§ **Text block**
* * * * * * *

Therapeutic effects of a new bithiophene against aluminum -induced Alzheimer's disease in a rat model: Pathological and ultrastructural approach.

Alzheimer's disease (AD) remains of unknown etiology and lacks a cure. This study aimed to evaluate the therapeutic potential of a novel bithiophene derivative at two doses against AlCl3-induced AD in a rat model. Adult male rats (Rattus norvegicus) were divided into six groups (n=6): Group one consisted of naïve animals, group two received bithiophene (1 mg/kg) every other day for 30 days, and groups 3-6 were subjected to AlCl3 (100 mg/kg, equivalent to 20.23 mg Al3+) for 45 consecutive days. Groups four and five received low (0.5 mg/kg) or high (1 mg/kg) doses of bithiophene, respectively. Group six received memantine (20 mg/kg) daily for 30 days. All treatments were administered orally. Aluminum exposure resulted in severe degeneration of both histological and ultrastructural aspects of cells. Administration of the low dose of bithiophene significantly restored the number of CA1 pyramidal cells and the thickness of the stratum granulosum of the dentate gyrus. However, the high dose of bithiophene increased viable CA1 pyramidal cell numbers significantly without restoring the thickness of the stratum granulosum or reducing vacuolization or pyknotic changes. The low dose of bithiophene restored the normal histological and cytological structure of both cortical and hippocampal neurons affected by dementia. Further investigation is required to explore the molecular mechanisms underlying the ameliorative effects on Alzheimer's disease-induced deteriorations in the cortex and hippocampus.

* * * * * * *

§ **Given entries**
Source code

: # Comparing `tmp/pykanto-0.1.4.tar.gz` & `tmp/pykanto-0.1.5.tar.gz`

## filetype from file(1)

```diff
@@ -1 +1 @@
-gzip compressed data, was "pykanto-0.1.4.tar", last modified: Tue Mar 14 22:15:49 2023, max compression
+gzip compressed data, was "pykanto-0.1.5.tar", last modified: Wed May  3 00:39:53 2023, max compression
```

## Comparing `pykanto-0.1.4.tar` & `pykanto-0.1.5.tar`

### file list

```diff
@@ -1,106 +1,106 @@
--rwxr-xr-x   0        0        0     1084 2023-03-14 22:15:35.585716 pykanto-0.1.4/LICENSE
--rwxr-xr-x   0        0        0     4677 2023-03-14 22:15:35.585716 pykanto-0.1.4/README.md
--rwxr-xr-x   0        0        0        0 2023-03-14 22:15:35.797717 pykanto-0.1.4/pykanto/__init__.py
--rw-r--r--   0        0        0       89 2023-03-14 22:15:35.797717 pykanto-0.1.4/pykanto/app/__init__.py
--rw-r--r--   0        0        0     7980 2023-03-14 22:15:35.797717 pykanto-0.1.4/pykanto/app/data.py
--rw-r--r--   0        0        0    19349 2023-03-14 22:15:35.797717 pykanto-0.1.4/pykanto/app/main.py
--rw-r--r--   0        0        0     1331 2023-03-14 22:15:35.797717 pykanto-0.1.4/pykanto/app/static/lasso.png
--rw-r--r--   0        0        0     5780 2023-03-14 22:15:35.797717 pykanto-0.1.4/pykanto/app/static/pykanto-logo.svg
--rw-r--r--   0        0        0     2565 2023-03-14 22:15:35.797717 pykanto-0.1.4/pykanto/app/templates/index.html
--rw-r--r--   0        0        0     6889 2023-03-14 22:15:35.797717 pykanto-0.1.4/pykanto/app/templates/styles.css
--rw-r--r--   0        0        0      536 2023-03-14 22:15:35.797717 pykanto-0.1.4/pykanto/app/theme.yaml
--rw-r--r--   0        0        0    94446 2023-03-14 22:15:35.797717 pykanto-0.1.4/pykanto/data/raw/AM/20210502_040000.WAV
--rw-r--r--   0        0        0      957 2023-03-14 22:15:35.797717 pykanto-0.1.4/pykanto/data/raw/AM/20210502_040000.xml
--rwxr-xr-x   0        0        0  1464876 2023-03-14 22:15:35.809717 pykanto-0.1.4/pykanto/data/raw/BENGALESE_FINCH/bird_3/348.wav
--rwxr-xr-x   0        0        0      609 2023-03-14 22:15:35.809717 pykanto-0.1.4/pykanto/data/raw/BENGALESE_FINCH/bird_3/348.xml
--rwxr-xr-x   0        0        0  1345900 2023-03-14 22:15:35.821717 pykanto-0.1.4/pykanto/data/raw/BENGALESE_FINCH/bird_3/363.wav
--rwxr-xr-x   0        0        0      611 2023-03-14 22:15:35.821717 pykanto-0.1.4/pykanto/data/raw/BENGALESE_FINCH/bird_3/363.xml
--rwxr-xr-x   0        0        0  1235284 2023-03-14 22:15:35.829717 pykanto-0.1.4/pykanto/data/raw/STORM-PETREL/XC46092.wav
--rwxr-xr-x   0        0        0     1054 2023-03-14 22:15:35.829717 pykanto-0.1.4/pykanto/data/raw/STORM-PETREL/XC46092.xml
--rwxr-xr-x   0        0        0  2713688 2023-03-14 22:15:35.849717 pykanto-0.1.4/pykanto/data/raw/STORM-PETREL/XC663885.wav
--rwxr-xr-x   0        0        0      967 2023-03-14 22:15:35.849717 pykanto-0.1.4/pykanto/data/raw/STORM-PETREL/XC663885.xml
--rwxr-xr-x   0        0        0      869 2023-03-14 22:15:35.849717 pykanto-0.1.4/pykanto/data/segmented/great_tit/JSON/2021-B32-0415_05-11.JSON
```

* * * * * * *

§ **The task**
Answer these questions about the bithiophene study abstract.
(a) How many rats were in each group?
(b) For how many consecutive days did groups 3-6 receive AlCl3?
(c) What dose of memantine did group six receive?

§ **Result**
(a) Six.
(b) 45 days.
(c) 20 mg/kg daily for 30 days.